A few years ago, Microsoft and Saber Interactive were working on a game for the Russian market called Halo Online. In August 2016, that game was canceled, but the modding community picked up the pieces to try and salvage something from the work. The resulting game is called ElDewrito and, in the modders’ own words, “attempt[s] to deliver an authentic Halo experience completely free for the PC.”
ElDewrito is essentially the closest thing that players can get to playing online component of Halo 3 on PC, since Bungie and Microsoft never released 3 on that platform. However, 343 Industries released a statement today that sounds rather ominous for the future of the mod:
While we are humbled and inspired to see the amount of passion poured into this project, the fact remains that it’s built upon Microsoft-owned assets that were never lawfully released or authorized for this purpose. As this project reverberated across the community, our team took a step back to assess the materials and explore possible avenues, while Microsoft, like any company, has a responsibility to protect its IP, code and trademarks. It’s not optional in other words.
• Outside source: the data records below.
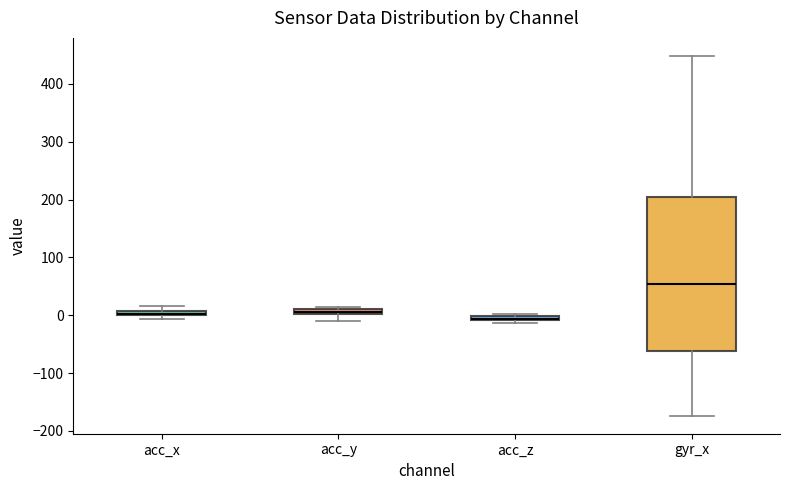

Where is the lower edge of the box for gyr_x on the y-axis? The values are not printed on the chart, so give them approximately, as read against the axis.

-60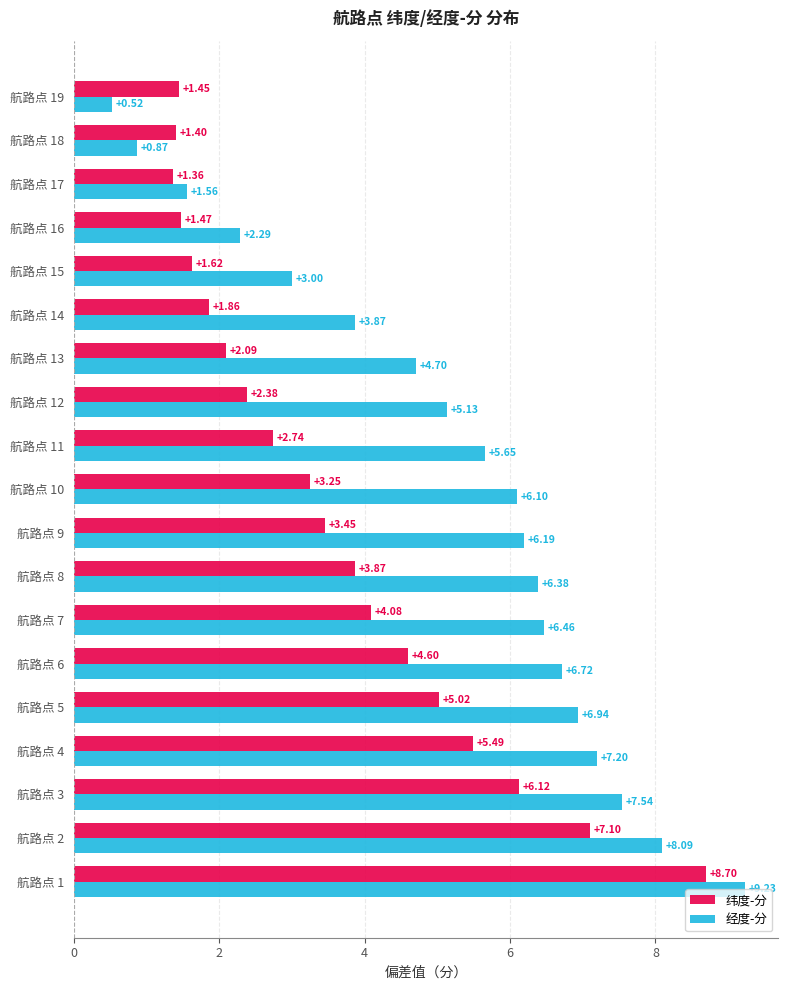

List the labels in order of 纬度-分 value, largest first.

航路点 1, 航路点 2, 航路点 3, 航路点 4, 航路点 5, 航路点 6, 航路点 7, 航路点 8, 航路点 9, 航路点 10, 航路点 11, 航路点 12, 航路点 13, 航路点 14, 航路点 15, 航路点 16, 航路点 19, 航路点 18, 航路点 17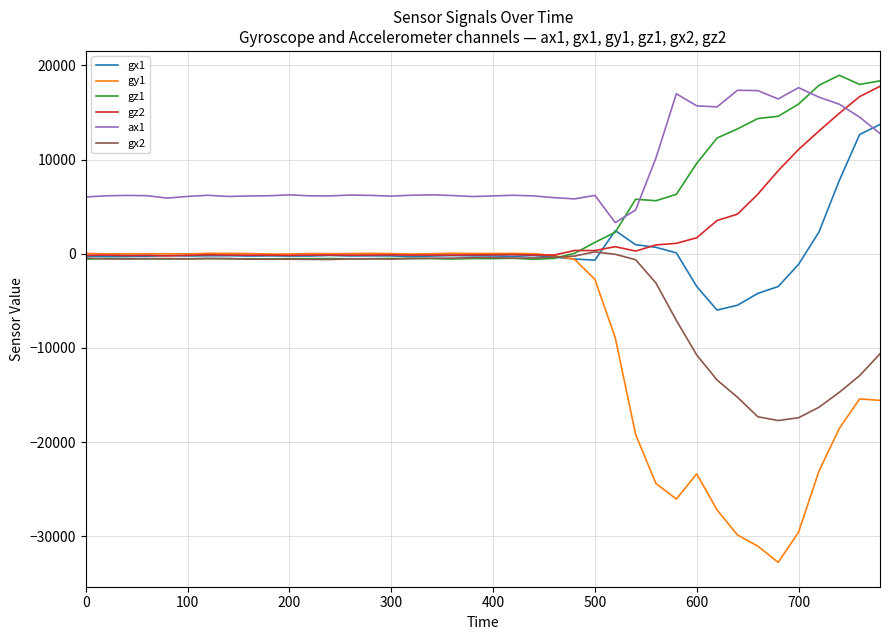

Which series has the largest total across all categories?

ax1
On the mod’s site, the community says that “Unfortunately, 343 Industries and Microsoft have noticed it’s success, and have reached out to us regarding potential legal action, and have requested we temporarily halt development.” ElDewrito’s community leaders note that they have not received a cease and desist letter or anything similar. They’ve just been made aware that Microsoft is thinking of taking action.
Fan development on games is tricky business, and despite ELDewrito’s attempts to present itself as a mod, this definitely sounds like a case of some fans (skillfully) resuscitating a dead game without permission and being taken to task for it. This is not the first case where an idealistic group of talented fans have a project that’s been struck down and, sadly, it will probably not be the last given just how common the issue is.